* WHAT YOU WILL DO:
Would you print the records below from the first line through the line containing "The OptiBrand Rx", skipping the pictures?

- Opening Delimiter -

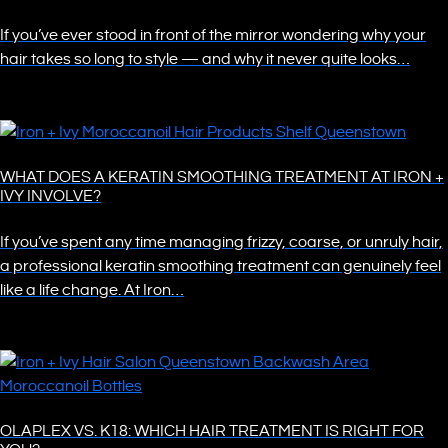
If you’ve ever stood in front of the mirror wondering why your
hair takes so long to style — and why it never quite looks…
WHAT DOES A KERATIN SMOOTHING TREATMENT AT IRON +
IVY INVOLVE?
If you’ve spent any time managing frizzy, coarse, or unruly hair,
a professional keratin smoothing treatment can genuinely feel
like a life change. At Iron…
OLAPLEX VS. K18: WHICH HAIR TREATMENT IS RIGHT FOR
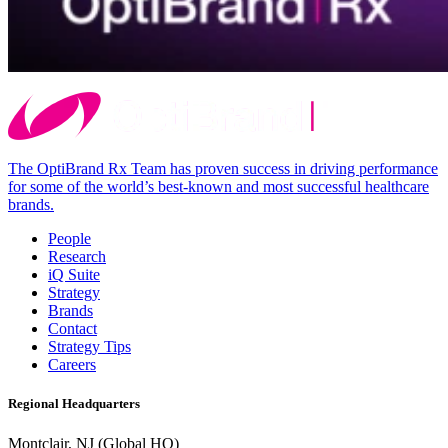
The OptiBrand Rx Team has proven success in driving performance
for some of the world’s best-known and most successful healthcare
brands.
People
Research
iQ Suite
Strategy
Brands
Contact
Strategy Tips
Careers
Regional Headquarters
Montclair, NJ (Global HQ)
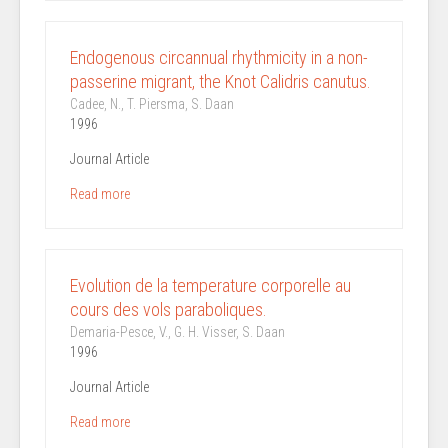
Endogenous circannual rhythmicity in a non-
passerine migrant, the Knot Calidris canutus.
Cadee, N., T. Piersma, S. Daan
1996
Journal Article
Read more
Evolution de la temperature corporelle au
cours des vols paraboliques.
Demaria-Pesce, V., G. H. Visser, S. Daan
1996
Journal Article
Read more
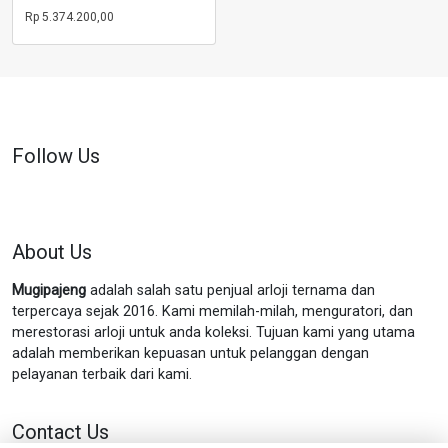
Rp
5.374.200,00
Follow Us
About Us
Mugipajeng
adalah salah satu penjual arloji ternama dan
terpercaya sejak 2016. Kami memilah-milah, menguratori, dan
merestorasi arloji untuk anda koleksi. Tujuan kami yang utama
adalah memberikan kepuasan untuk pelanggan dengan
pelayanan terbaik dari kami.
Contact Us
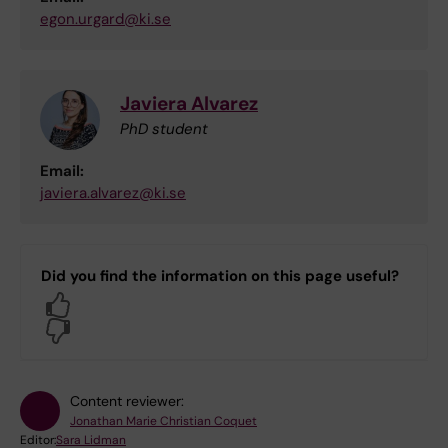
egon.urgard@ki.se
Javiera Alvarez
PhD student
Email:
javiera.alvarez@ki.se
Did you find the information on this page useful?
Yes
No
Content reviewer:
Jonathan Marie Christian Coquet
Editor:
Sara Lidman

- Closing Delimiter -

* TASK RESPONSE:
If you’ve ever stood in front of the mirror wondering why your
hair takes so long to style — and why it never quite looks…
WHAT DOES A KERATIN SMOOTHING TREATMENT AT IRON +
IVY INVOLVE?
If you’ve spent any time managing frizzy, coarse, or unruly hair,
a professional keratin smoothing treatment can genuinely feel
like a life change. At Iron…
OLAPLEX VS. K18: WHICH HAIR TREATMENT IS RIGHT FOR
The OptiBrand Rx Team has proven success in driving performance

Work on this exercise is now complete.